Excerpt to read:
........
It may feel like a moment of victory on the Boston waterfront, where the environment and equity won the day over a developer’s outsized ambitions.
But we shouldn’t be so quick to celebrate the dissolution of the Boston Municipal Harbor Plan, an action that will not only delay Don Chiofaro’s long-festering proposal to redevelop the Boston Harbor Garage, but also snarl the timelines of other projects.
We need to ask ourselves how did we get here and how can we avoid this fiasco from ever happening again? There is plenty of blame to go around.
It’s not like the 363-page document, released in 2017, was hatched overnight under the cover of darkness. Hardly. Countless community members and leaders worked closely with city officials over five years and 40 public meetings to create zoning guidelines for a 42-acre stretch of downtown waterfront from Christopher Columbus Park to Evelyn Moakley Bridge.
........
Data shown:
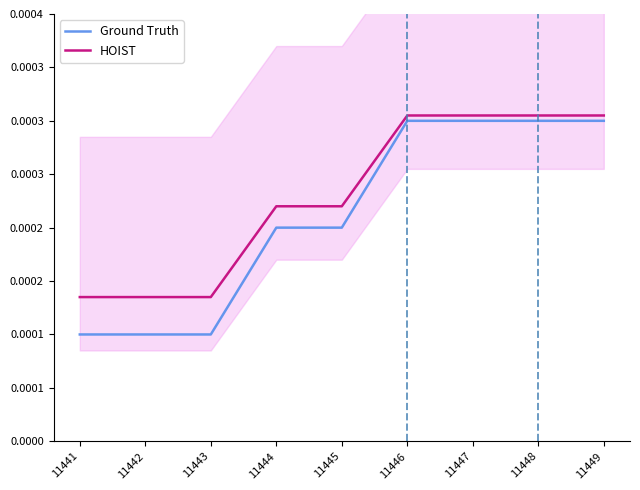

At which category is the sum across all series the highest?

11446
........
Task: For each statement, say yes or no to whether it agrees with the text on the Boston Municipal Harbor Plan, and quote the words of the text that decide it. 1. The plan document was released in 2017. 2. The plan was shaped over five years and 40 public meetings. 3. The zoning guidelines cover a 63-acre stretch of downtown waterfront.

Output of the task:
1. Yes: "the 363-page document, released in 2017"
2. Yes: "over five years and 40 public meetings"
3. No: "a 42-acre stretch of downtown waterfront"